_EXERCISE INSTRUCTIONS_: Your task is to filter the data below down to the lines holding "Activity".

Collected data:
-=-=-=-=-
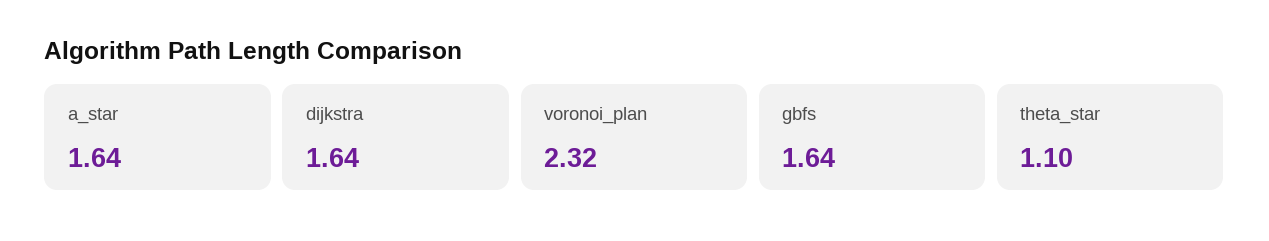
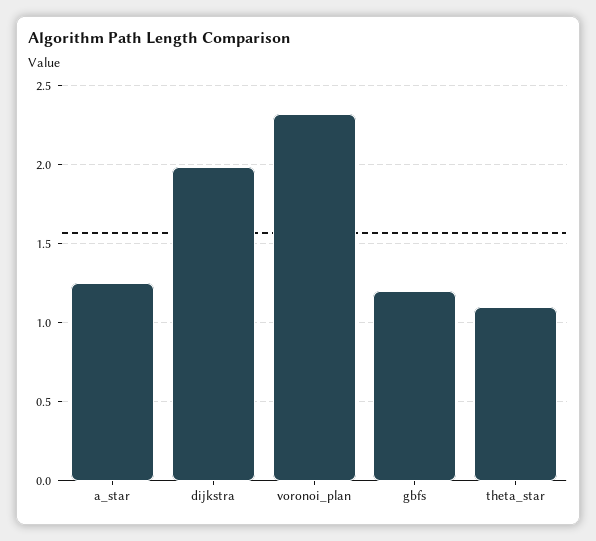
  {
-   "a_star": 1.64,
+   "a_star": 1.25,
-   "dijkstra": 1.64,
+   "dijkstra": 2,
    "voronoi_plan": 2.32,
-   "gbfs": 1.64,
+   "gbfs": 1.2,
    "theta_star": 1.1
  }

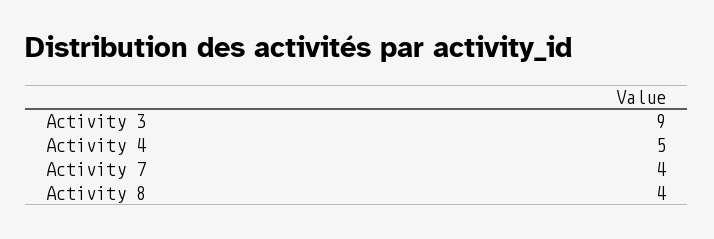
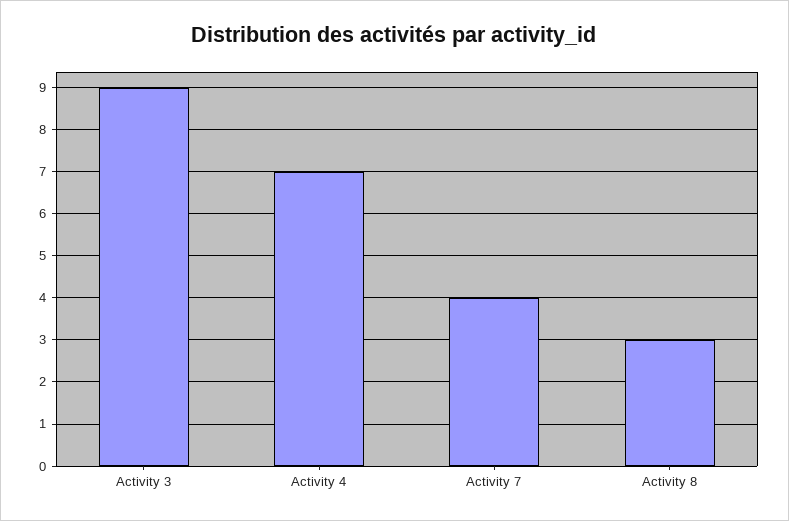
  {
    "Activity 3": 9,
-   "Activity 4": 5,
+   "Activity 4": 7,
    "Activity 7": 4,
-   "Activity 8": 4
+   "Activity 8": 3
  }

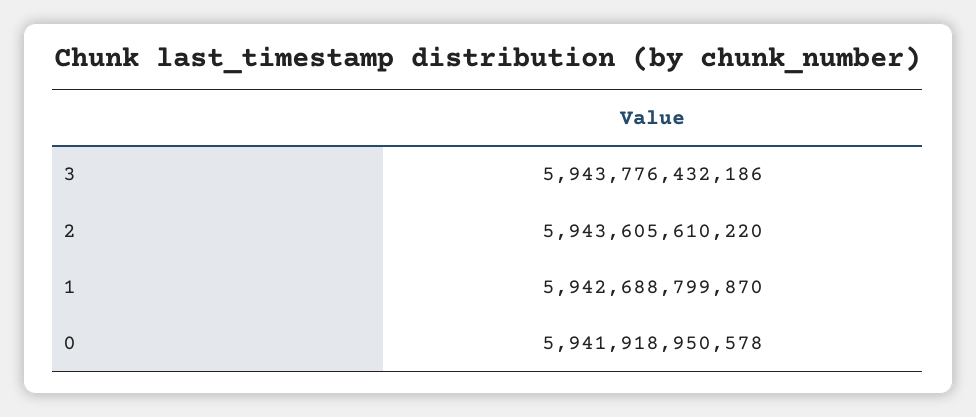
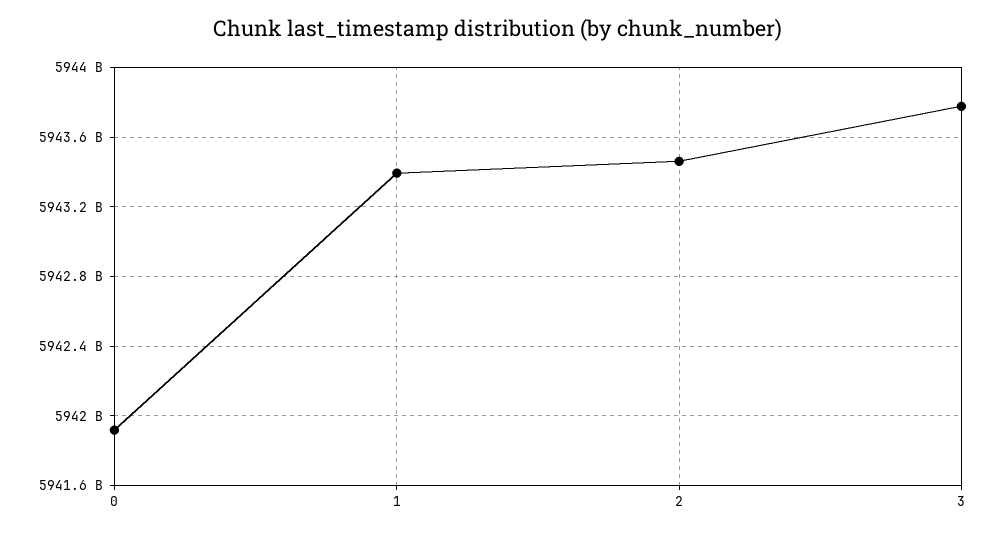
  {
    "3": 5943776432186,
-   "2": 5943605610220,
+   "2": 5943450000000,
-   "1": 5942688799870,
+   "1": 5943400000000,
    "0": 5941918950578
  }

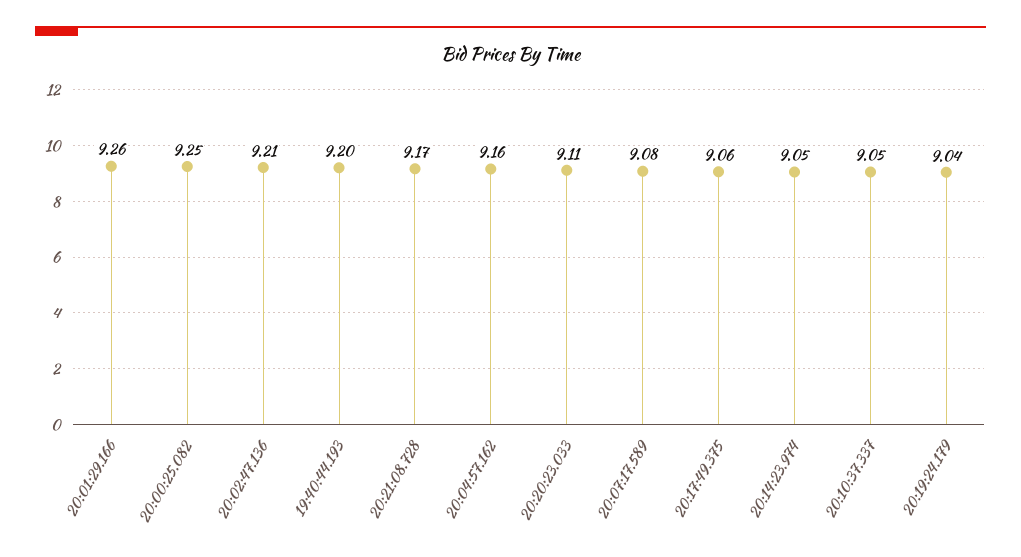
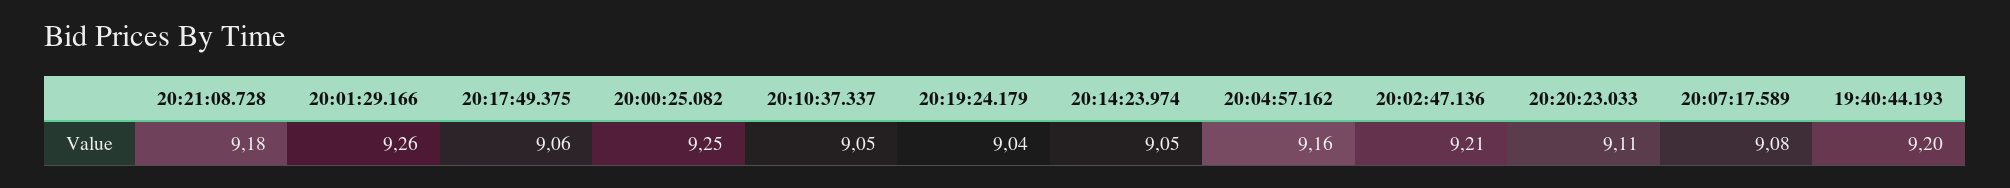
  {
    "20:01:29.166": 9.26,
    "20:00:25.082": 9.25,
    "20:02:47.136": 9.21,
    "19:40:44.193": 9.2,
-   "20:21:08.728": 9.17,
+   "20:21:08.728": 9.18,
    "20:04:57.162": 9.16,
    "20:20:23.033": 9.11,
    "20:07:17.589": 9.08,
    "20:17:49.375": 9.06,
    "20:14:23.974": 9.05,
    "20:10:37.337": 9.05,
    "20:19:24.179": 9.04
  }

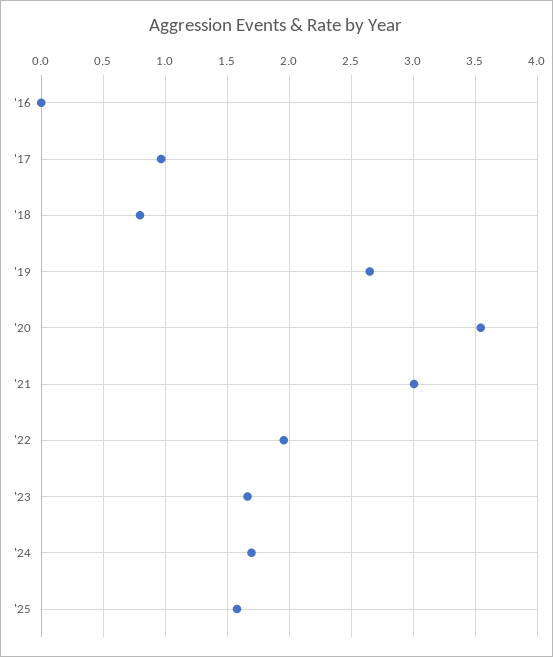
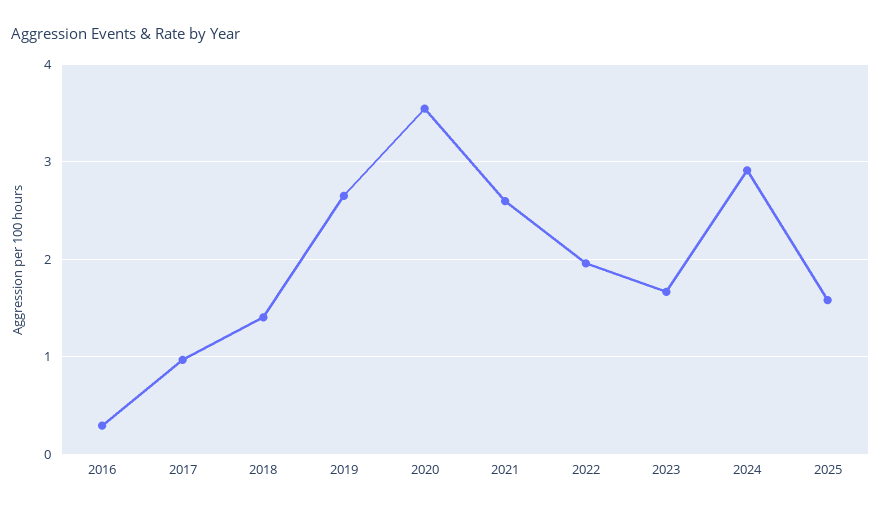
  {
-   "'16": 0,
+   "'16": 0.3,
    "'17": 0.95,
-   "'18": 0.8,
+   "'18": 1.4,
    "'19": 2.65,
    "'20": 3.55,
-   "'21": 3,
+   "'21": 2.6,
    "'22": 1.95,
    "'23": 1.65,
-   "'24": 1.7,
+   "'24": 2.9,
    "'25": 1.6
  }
-=-=-=-=-
_SOLVED EXERCISE_:
    "Activity 3": 9,
-   "Activity 4": 5,
+   "Activity 4": 7,
    "Activity 7": 4,
-   "Activity 8": 4
+   "Activity 8": 3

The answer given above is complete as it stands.